LONDON: British actor Terence Stamp, who perfected the role of the brooding villain and starred in “The Adventures of Priscilla, Queen of the Desert”, has died aged 87, UK media cited his family announcing on Sunday.

“He leaves behind an extraordinary body of work, both as an actor and as a writer that will continue to touch and inspire people for years to come,” media quoted the family saying.

From Pier Paolo Pasolini’s “Theorem” to George Lucas’s “Star Wars”, the “swinging sixties” icon captivated audiences in both arthouse films and Hollywood with his magnetic presence, making more than 60 films during his genre-spanning career.
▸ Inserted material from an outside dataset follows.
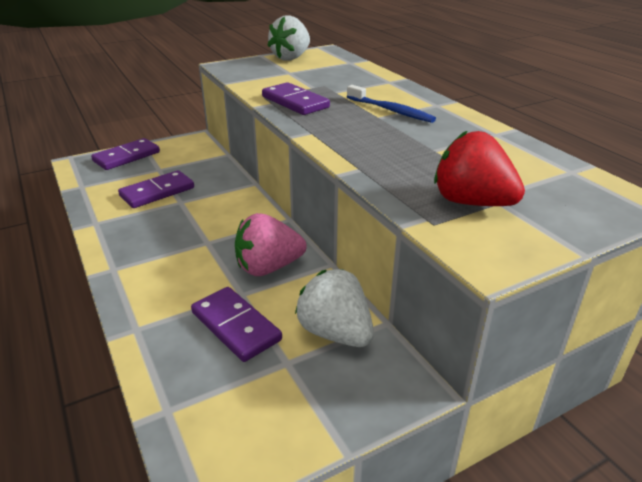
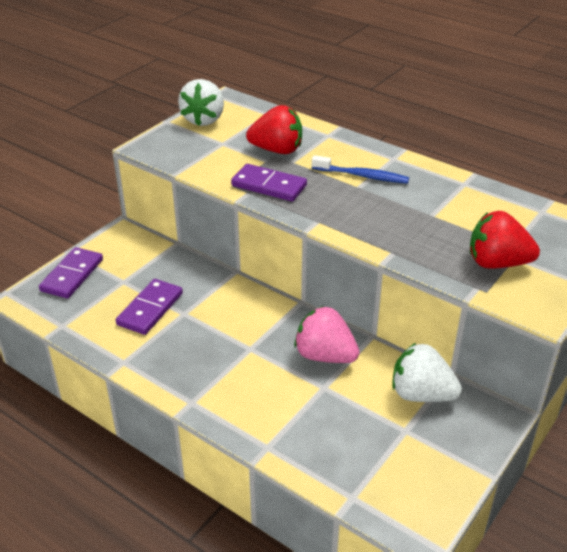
camera: 25 degrees left, 5 degrees up
(235, 326) = (344, 416): purple domino -> none
(268, 267) = (325, 356): pink strawberry -> pink strawberry turned 75 degrees clockwise
(330, 83) = (277, 150): none -> red strawberry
The London actor from a working-class background, born on July 22, 1938 had his first breakthrough in the role of a dashing young sailor hanged for killing one of his crewmates. Peter Ustinov’s “Billy Budd” earning him an Oscar nomination and a Golden Globe for Best New Actor.

Carving out a niche for his alluring depictions of broody villains, he won Best Actor at Cannes in 1965 for his role as a psychopathic character in “The Collector”, a twisted love story by William Wyler.
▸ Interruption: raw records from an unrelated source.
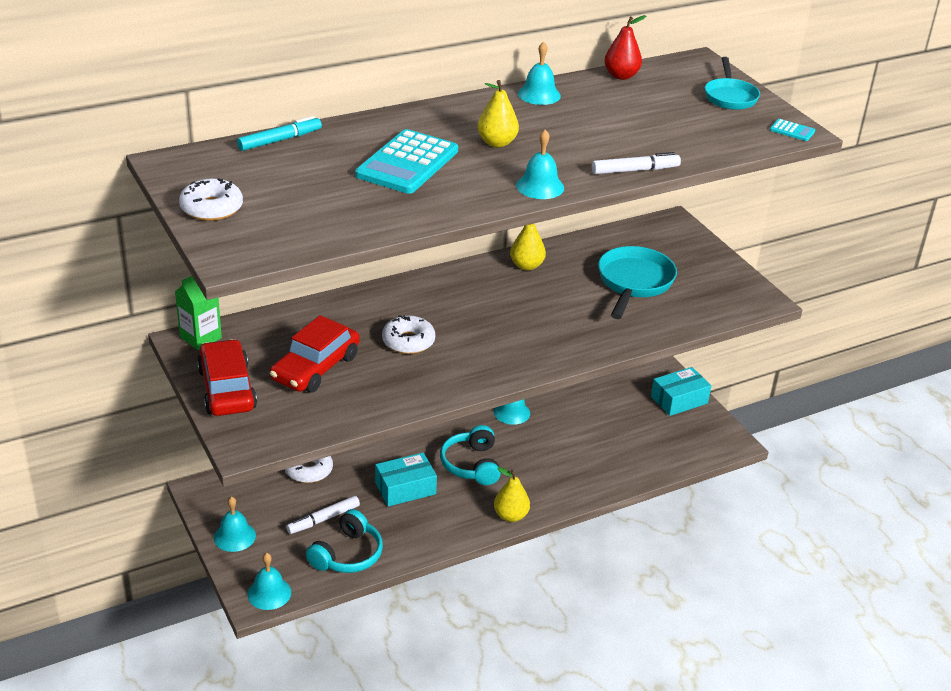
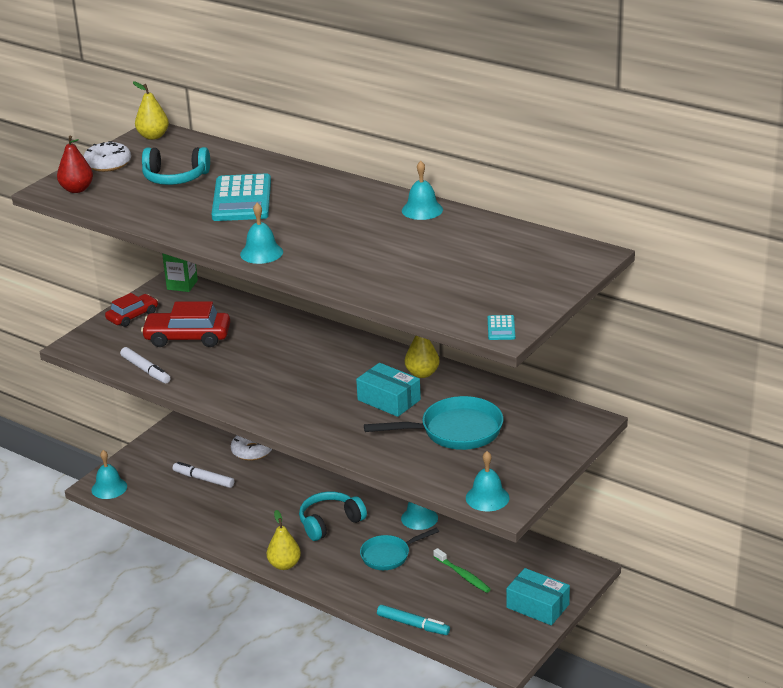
camera: 65 degrees right, 5 degrees down
(227, 389) = (132, 316): red car -> red car, size x0.64
(234, 536) = (154, 450): turquoise bell -> turquoise bell (487, 497)
(280, 140) = (225, 151): turquoise marker -> turquoise marker (413, 625)
(347, 554) = (174, 505): turquoise headphones -> turquoise headphones (175, 178)
(405, 488) = (271, 502): turquoise box -> turquoise box (389, 400)
(407, 163) = (242, 199): turquoise calculator -> turquoise calculator turned 90 degrees counterclockwise
(408, 341) = (257, 360): white donut -> none
(497, 143) = (314, 219): yellow pear -> yellow pear (153, 136)
(610, 421) = (463, 575): none -> green toothbrush
(621, 76) = (508, 230): red pear -> red pear (77, 189)
(635, 170) = (333, 280): white marker -> white marker (145, 370)
(730, 97) = (534, 285): turquoise pan -> turquoise pan (389, 555)

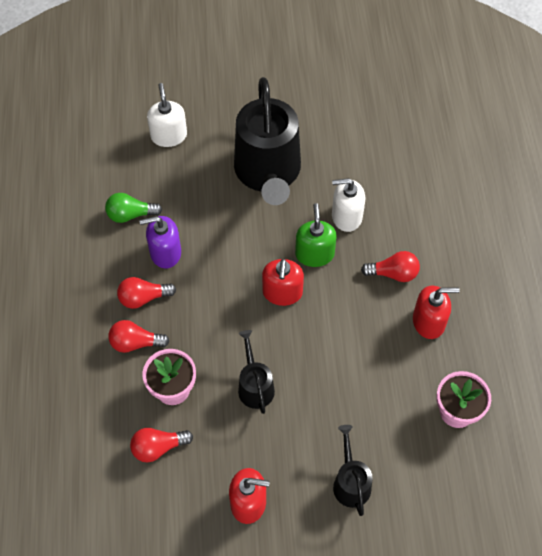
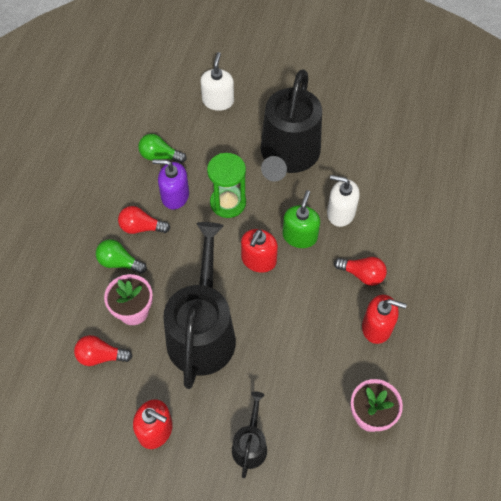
camera: 20 degrees right, 0 degrees up
(135, 343) = (119, 262): red light bulb -> green light bulb
(225, 242) = (228, 203): none -> green hourglass
(255, 386) = (202, 332): black watering can -> black watering can, size x2.10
His 1967 encounter with Federico Fellini, who was searching for the “most decadent English actor” for his adaptation of “Extraordinary Stories”, was transformative.

The Italian director found his “Toby Dammit”, a drunken actor seduced by the devil in the guise of a little girl.

And Pasolini, who cast him in the cult classic “Theorem”, saw him as a “boy of divine nature”. In 1969, Stamp played an enigmatic visitor who seduced an entire bourgeois Milanese family.

He also had a relationship with Jean Shrimpton — model and beauty of the sixties — before she left him towards the end of the 1960s.

“I was so closely identified with the 1960s that when that era ended, I was finished with it,” he once told French daily Liberation.

But a dry spell did not last long, with Stamp reviving his career for some of his most popular roles, including in 1980’s “Superman II”, as Superman’s arch-nemesis General Zod.